Atelier du matin,
atelier féminin…
L’atelier du matin s’ouvre à la petite
enfance et à l’école maternelle à travers 3 contributions de
chercheures. Jusqu’à ici, la parité a été malmenée, et les hommes
majoritaires à la tribune. Ici, rien que des femmes. La petite enfance
serait un domaine réservé ?…
L’animateur
de l’atelier est un homme, Michel Warren, de l’université de Paris
Ouest Défense, spécialiste de la scolarisation des jeunes enfants «
de moins de trois ans, comme on disait au ministère, plutôt des petits
de 2 ans ! La différence sémantique a son importance… »,
souligne-t-il.
Les trois interventions tissent des liens entre l’analyse du travail,
la formation, la transmission d’une part, quel que soit le métier
(famille d’accueil, éducatrice de jeunes enfants et enseignantes
d’école maternelle) et d’autre part le développement professionnel
conjoint que cela entraine, quelle que soit la place occupée (stagiaire
ou référente, conseillère pédagogique ou enseignante).
Nicole Chapon,
de l’université de Provence, montre, à l’issue d’entretiens et d’une
immersion dans des familles d’accueil, ce que l’on transmet aux enfants « placés ».
Rappelons que presque 300 000 enfants sont suivis par l’Aide Sociale à
l’Enfance, dont la moitié en famille d’accueil, sur 15 millions
d’enfants vivant en France. Elle fait d’emblée la différence entre la
parenté et la parentalité. Les familles d’accueil co-existent à côté
des parents naturels, les uns et les autres essaient de s’accepter
mutuellement.
A travers la co-résidence, le partage du quotidien dans l’espace privé
qu’est le logement familial, les familles d’accueil transmettent des
gestes, bien sûr, mais bien au-delà… Elles transmettent des rythmes
et des règles de vie collective, elles leur donnent une place dans leur
famille et au sein de la fratrie. Elles véhiculent des normes et des
valeurs qui deviennent structurantes pour que les enfants qu’on leur
confie puissent se (re)construire une place dans la société.
Valérie
Rémery, doctorante à l’université de Genève, a analysé les compétences interactionnelles des éducatrices de
la petite enfance dans l’animation d’activités de jeu, pour les rendre
visibles. «
Je filme les professionnelles en situation réelle de travail, je
conduit des entretiens d’auto-confrontation et des entretiens
pédagogiques entre la référente et la stagiaire qui va mener
l’activité.
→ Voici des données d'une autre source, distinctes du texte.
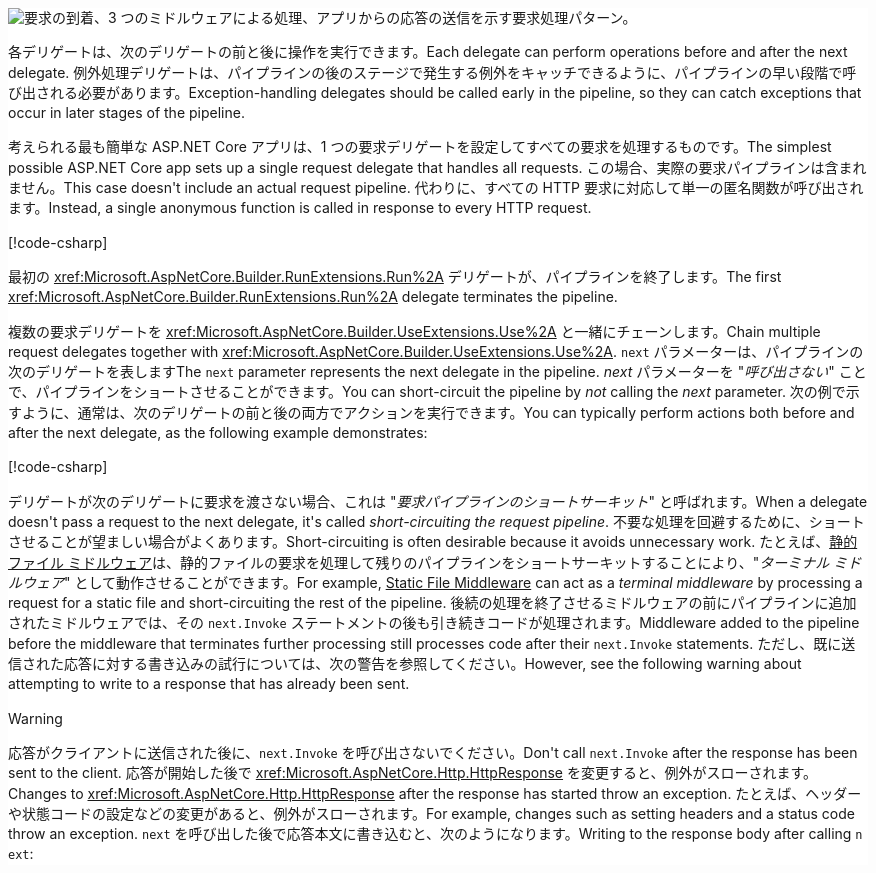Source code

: ![要求の到着、3 つのミドルウェアによる処理、アプリからの応答の送信を示す要求処理パターン。](index/_static/request-delegate-pipeline.png)

<span data-ttu-id="3c2f7-339">各デリゲートは、次のデリゲートの前と後に操作を実行できます。</span><span class="sxs-lookup"><span data-stu-id="3c2f7-339">Each delegate can perform operations before and after the next delegate.</span></span> <span data-ttu-id="3c2f7-340">例外処理デリゲートは、パイプラインの後のステージで発生する例外をキャッチできるように、パイプラインの早い段階で呼び出される必要があります。</span><span class="sxs-lookup"><span data-stu-id="3c2f7-340">Exception-handling delegates should be called early in the pipeline, so they can catch exceptions that occur in later stages of the pipeline.</span></span>

<span data-ttu-id="3c2f7-341">考えられる最も簡単な ASP.NET Core アプリは、1 つの要求デリゲートを設定してすべての要求を処理するものです。</span><span class="sxs-lookup"><span data-stu-id="3c2f7-341">The simplest possible ASP.NET Core app sets up a single request delegate that handles all requests.</span></span> <span data-ttu-id="3c2f7-342">この場合、実際の要求パイプラインは含まれません。</span><span class="sxs-lookup"><span data-stu-id="3c2f7-342">This case doesn't include an actual request pipeline.</span></span> <span data-ttu-id="3c2f7-343">代わりに、すべての HTTP 要求に対応して単一の匿名関数が呼び出されます。</span><span class="sxs-lookup"><span data-stu-id="3c2f7-343">Instead, a single anonymous function is called in response to every HTTP request.</span></span>

[!code-csharp[](index/snapshot/Middleware/Startup.cs)]

<span data-ttu-id="3c2f7-344">最初の <xref:Microsoft.AspNetCore.Builder.RunExtensions.Run%2A> デリゲートが、パイプラインを終了します。</span><span class="sxs-lookup"><span data-stu-id="3c2f7-344">The first <xref:Microsoft.AspNetCore.Builder.RunExtensions.Run%2A> delegate terminates the pipeline.</span></span>

<span data-ttu-id="3c2f7-345">複数の要求デリゲートを <xref:Microsoft.AspNetCore.Builder.UseExtensions.Use%2A> と一緒にチェーンします。</span><span class="sxs-lookup"><span data-stu-id="3c2f7-345">Chain multiple request delegates together with <xref:Microsoft.AspNetCore.Builder.UseExtensions.Use%2A>.</span></span> <span data-ttu-id="3c2f7-346">`next` パラメーターは、パイプラインの次のデリゲートを表します</span><span class="sxs-lookup"><span data-stu-id="3c2f7-346">The `next` parameter represents the next delegate in the pipeline.</span></span> <span data-ttu-id="3c2f7-347">*next* パラメーターを "*呼び出さない*" ことで、パイプラインをショートさせることができます。</span><span class="sxs-lookup"><span data-stu-id="3c2f7-347">You can short-circuit the pipeline by *not* calling the *next* parameter.</span></span> <span data-ttu-id="3c2f7-348">次の例で示すように、通常は、次のデリゲートの前と後の両方でアクションを実行できます。</span><span class="sxs-lookup"><span data-stu-id="3c2f7-348">You can typically perform actions both before and after the next delegate, as the following example demonstrates:</span></span>

[!code-csharp[](index/snapshot/Chain/Startup.cs)]

<span data-ttu-id="3c2f7-349">デリゲートが次のデリゲートに要求を渡さない場合、これは "*要求パイプラインのショートサーキット*" と呼ばれます。</span><span class="sxs-lookup"><span data-stu-id="3c2f7-349">When a delegate doesn't pass a request to the next delegate, it's called *short-circuiting the request pipeline*.</span></span> <span data-ttu-id="3c2f7-350">不要な処理を回避するために、ショートさせることが望ましい場合がよくあります。</span><span class="sxs-lookup"><span data-stu-id="3c2f7-350">Short-circuiting is often desirable because it avoids unnecessary work.</span></span> <span data-ttu-id="3c2f7-351">たとえば、[静的ファイル ミドルウェア](xref:fundamentals/static-files)は、静的ファイルの要求を処理して残りのパイプラインをショートサーキットすることにより、"*ターミナル ミドルウェア*" として動作させることができます。</span><span class="sxs-lookup"><span data-stu-id="3c2f7-351">For example, [Static File Middleware](xref:fundamentals/static-files) can act as a *terminal middleware* by processing a request for a static file and short-circuiting the rest of the pipeline.</span></span> <span data-ttu-id="3c2f7-352">後続の処理を終了させるミドルウェアの前にパイプラインに追加されたミドルウェアでは、その `next.Invoke` ステートメントの後も引き続きコードが処理されます。</span><span class="sxs-lookup"><span data-stu-id="3c2f7-352">Middleware added to the pipeline before the middleware that terminates further processing still processes code after their `next.Invoke` statements.</span></span> <span data-ttu-id="3c2f7-353">ただし、既に送信された応答に対する書き込みの試行については、次の警告を参照してください。</span><span class="sxs-lookup"><span data-stu-id="3c2f7-353">However, see the following warning about attempting to write to a response that has already been sent.</span></span>

> [!WARNING]
> <span data-ttu-id="3c2f7-354">応答がクライアントに送信された後に、`next.Invoke` を呼び出さないでください。</span><span class="sxs-lookup"><span data-stu-id="3c2f7-354">Don't call `next.Invoke` after the response has been sent to the client.</span></span> <span data-ttu-id="3c2f7-355">応答が開始した後で <xref:Microsoft.AspNetCore.Http.HttpResponse> を変更すると、例外がスローされます。</span><span class="sxs-lookup"><span data-stu-id="3c2f7-355">Changes to <xref:Microsoft.AspNetCore.Http.HttpResponse> after the response has started throw an exception.</span></span> <span data-ttu-id="3c2f7-356">たとえば、ヘッダーや状態コードの設定などの変更があると、例外がスローされます。</span><span class="sxs-lookup"><span data-stu-id="3c2f7-356">For example, changes such as setting headers and a status code throw an exception.</span></span> <span data-ttu-id="3c2f7-357">`next` を呼び出した後で応答本文に書き込むと、次のようになります。</span><span class="sxs-lookup"><span data-stu-id="3c2f7-357">Writing to the response body after calling `next`:</span></span>
>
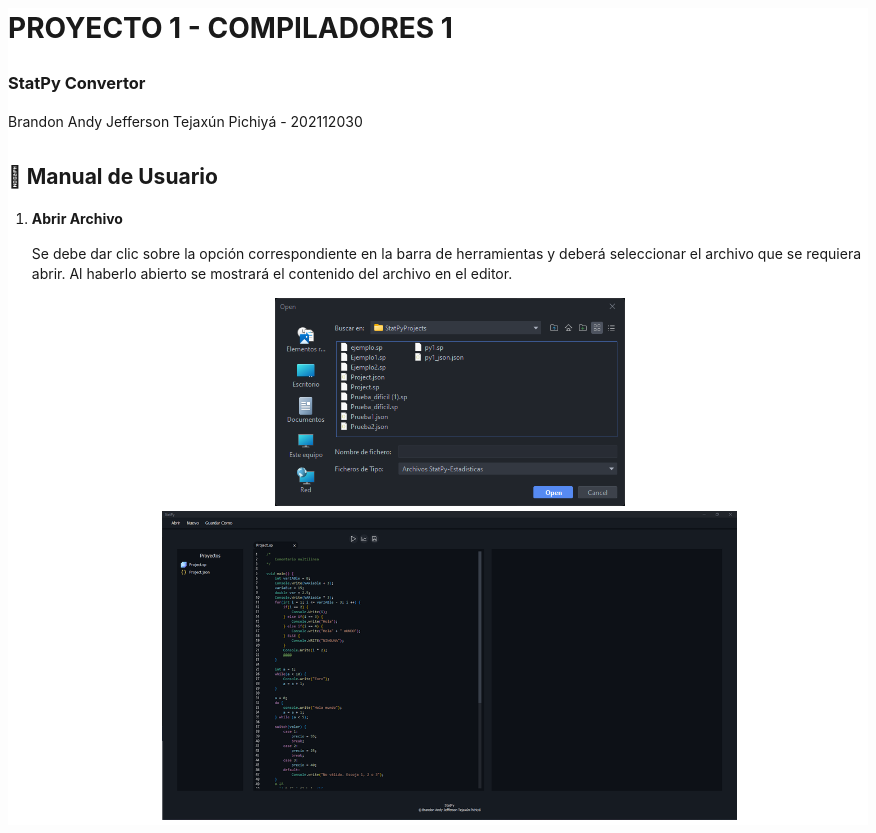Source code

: # **PROYECTO 1 - COMPILADORES 1**
### **StatPy Convertor**

Brandon Andy Jefferson Tejaxún Pichiyá - 202112030

## 📌 **Manual de Usuario**

1. **Abrir Archivo**

    Se debe dar clic sobre la opción correspondiente en la barra de herramientas y deberá seleccionar el archivo que se requiera abrir. Al haberlo abierto se mostrará el contenido del archivo en el editor.

    <p align="center">
        <img src="Images/1.png" width="350px">
        <img src="Images/3.png" width="575px">
    </p>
Et c’est ainsi que des ressources nécessaires au
développement de la professionnalité de stagiaires sont sémiotisées et
re-sémiotisées… »
Elle montre comment, dans le réel du travail, les situations
professionnelles rompent avec un déroulement strictement prescrit et
routinisé, et s’adaptent aux contraintes d’une gestion locale : ainsi,
lors d’une activité de jeu structuré (apprendre à jouer en utilisant
les règles du jeu des doubles avec 6 enfants de 2 ans), certains
enfants ne peuvent attendre leur tour et répondent spontanément avant
le joueur désigné. L’éducatrice référente intervient pour gérer cette
partie conflictuelle et la stagiaire peut continuer de s’occuper du
groupe.
«
Entre transmission et autonomisation, comment passer d’acteur à auteur de sa pratique » ? Catherine Lanaris
a étudié cette question dans la formation continue d’enseignantes
d’écoles maternelles au Québec, dans l’enseignement de la «
psychomotricité » (chez nous les activités physiques et sportives
pratiquées en maternelle). Le partenariat serré entre les chercheures,
les conseillères pédagogiques et les huit enseignantes volontaires, une
formation filée et longue a permis de faire évoluer les pratiques
enseignantes. Alors qu’au début de cette formation, les enseignantes
sont demandeuses de « recettes » pour fonctionner rapidement, du
contenu théorique prêt à consommer (clé en main), les postures se
différencient au fur et à mesure de l’avancée de la formation.
Certaines adoptent une posture passive, avec des difficultés à entrer
dans les réflexions proposées, quand d’autres sont prêtes à
expérimenter des activités et acceptent de cheminer avec les formateurs.
Alors, comment change-t-on de posture ? Ces enseignantes se rendent
compte qu’une pratique n’est pas une reproduction, les connaissances
prennent sens et elles s’emparent des outils.
« On navigue toujours entre transmission et autonomisation, entre
continuité et rupture. Mais les conditions du changement de pratiques
passent par de l’engagement personnel. », dit Catherine Lanaris.